The Commissioner looked definitely nervous. He straightened his cuffs, leaned back, and said, too heartily, "Sit down, Lije. Sit down."

Baley sat down stiffly and waited.

Enderby said, "How's Jessie? And the boy?"

"Fine," said Baler, hollowly. "Just fine. And your family?"

"Fine," echoed Enderby. "Just fine."

It had been a false start.

Baley thought: Something's wrong with his face.

Aloud, he said, "Commissioner, I wish you wouldn't send R. Sammy out after me."

"Well, you know how I feel about those things, Lije. But he's been put here and I've got to use him for something."

"It's uncomfortable, Commissioner. He tells me you want me and then he stands there. You know what I mean. I have to tell him to go or he just keeps on standing there."

"Oh, that's my fault, Lije. I gave him the message to deliver and forgot to tell him specifically to get back to his job when he was through."
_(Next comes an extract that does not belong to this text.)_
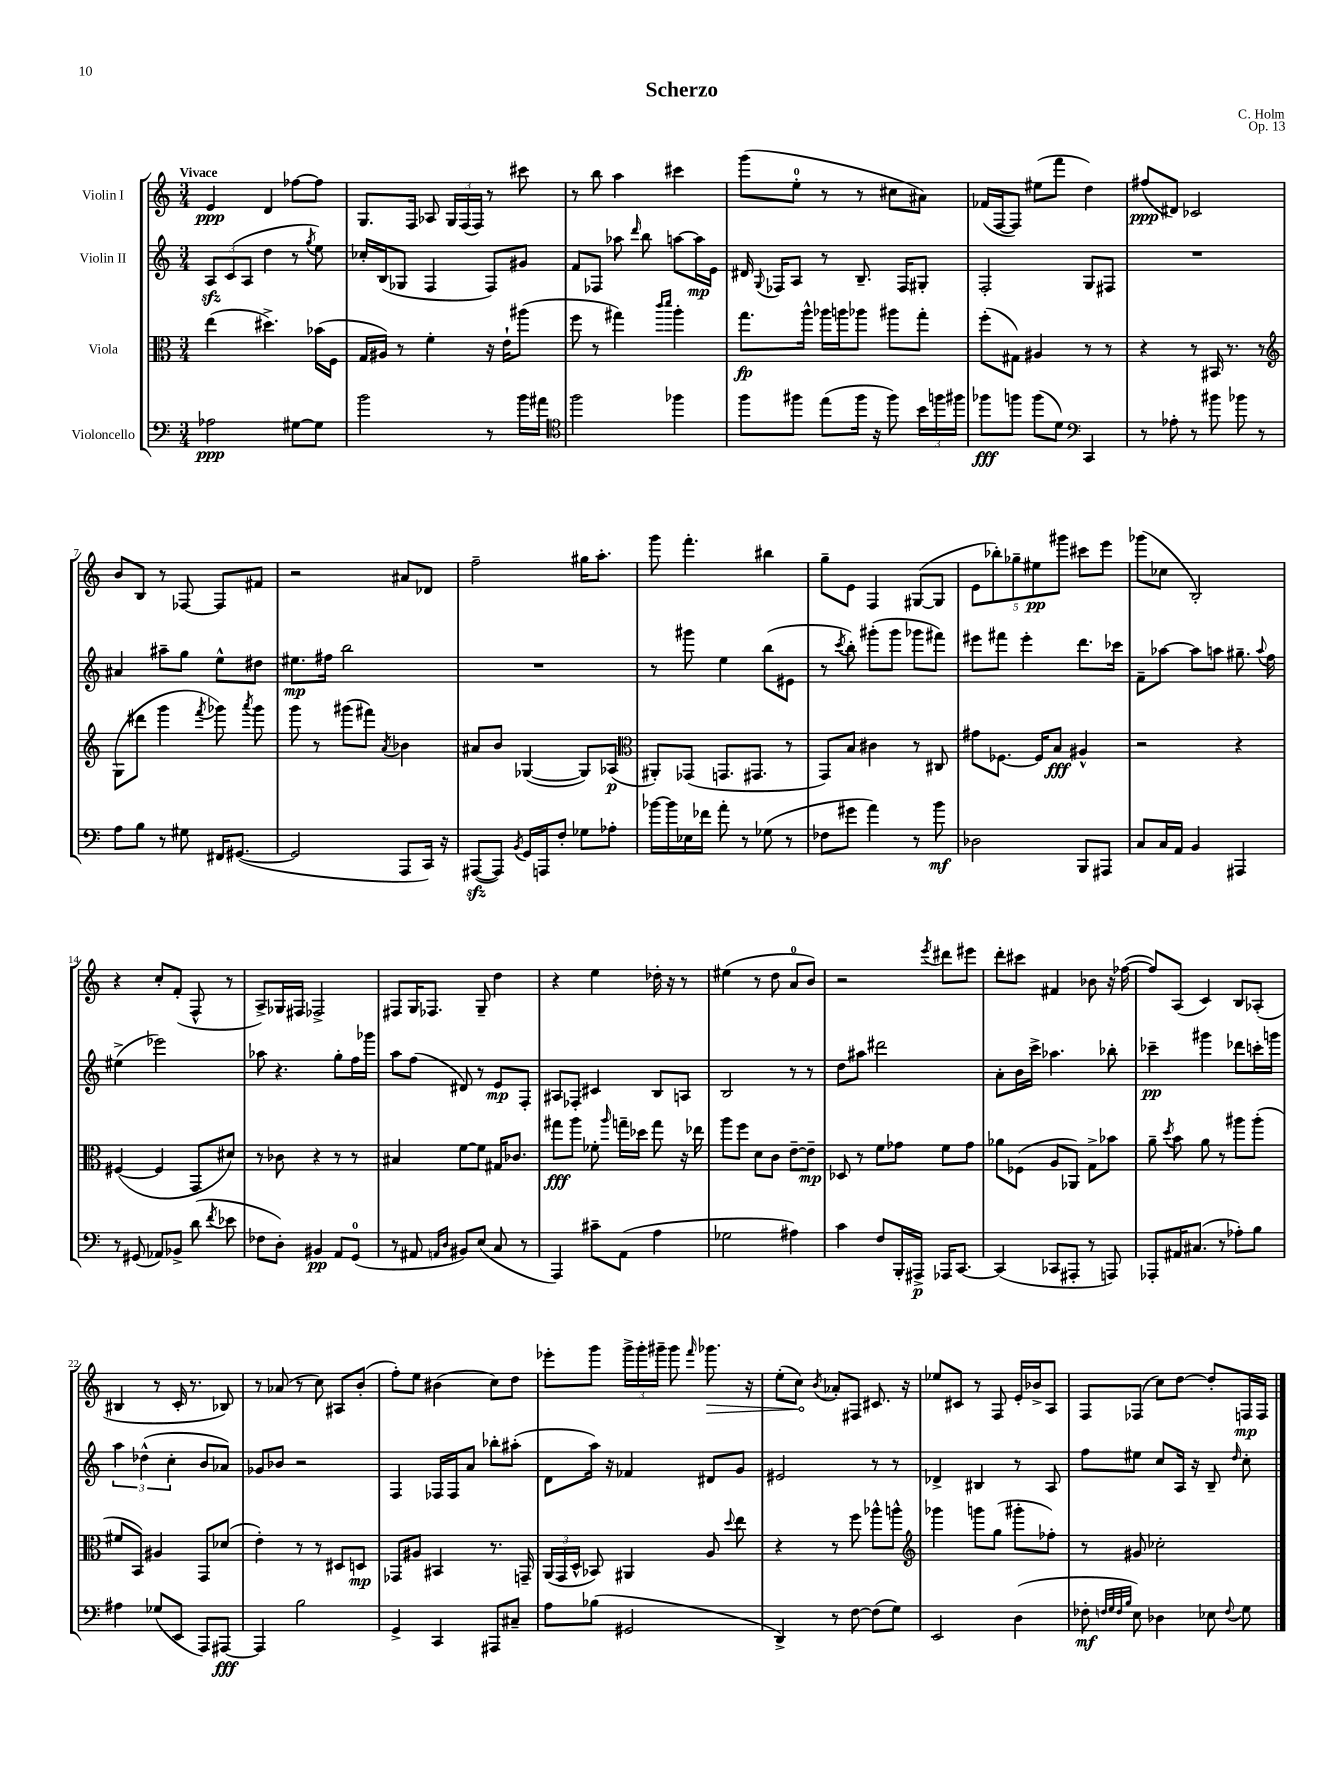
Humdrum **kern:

Baley sighed. The fine wrinkles about his intensely brown eyes grew more pronounced. "Anyway, you wanted to see me."

"Yes, Lije," said the Commissioner, "but not for anything easy."

He stood up turned away, and walked to the wall behind his desk.

The Commissioner smiled. "I had this arranged specially last year, Lije. I don't think I've showed it to you before. Come over here and take a look. In the old days, all rooms had things like this. They were called 'windows.' Did you know that?"

Baley knew that very well, having viewed many historical novels.

"I've heard of them," he said.

"Come here."

Baley squirmed a bit, but did as he was told. There was something indecent about the exposure of the privacy of a room to the outside world. Sometimes the Commissioner carried his affectation of Medievalism to a rather foolish extreme.

Like his glasses, Baley thought.

That was it! That was what made him look wrong!

Baley said, "Pardon me, Commissioner, but you're wearing new glasses, aren't you?"

The Commissioner stared at him in mild surprise, took off his glasses, looked at them and then at Baley. Without his glasses, his round face seemed rounder and his chin a trifle more pronounced. He looked vaguer, too, as his eyes failed to focus properly.

He said, "Yes."

He put his glasses back on his nose, then added with real anger, "I broke my old ones three days ago. What with one thing or another I wasn't able to replace them till this morning. Lije, those three days were hell."

"On account of the glasses?"

"And other things, too. I'm getting to that."

He turned to the window and so did Baley. With mild shock, Baley realized it was raining. For a minute, he was lost in the spectacle of water dropping from the sky, while the Commissioner exuded a kind of pride as though the phenomenon were a matter of his own arranging.

"This is the third time this month I've watched it rain. Quite a sight, don't you think?"

Against his will, Baley had to admit to himself that it was impressive. In his forty-two years he had rarely seen rain, or any of the phenomena at nature, for that matter.

He said, "It always seems a waste for all that water to come down on the city. It should restrict itself to the reservoirs."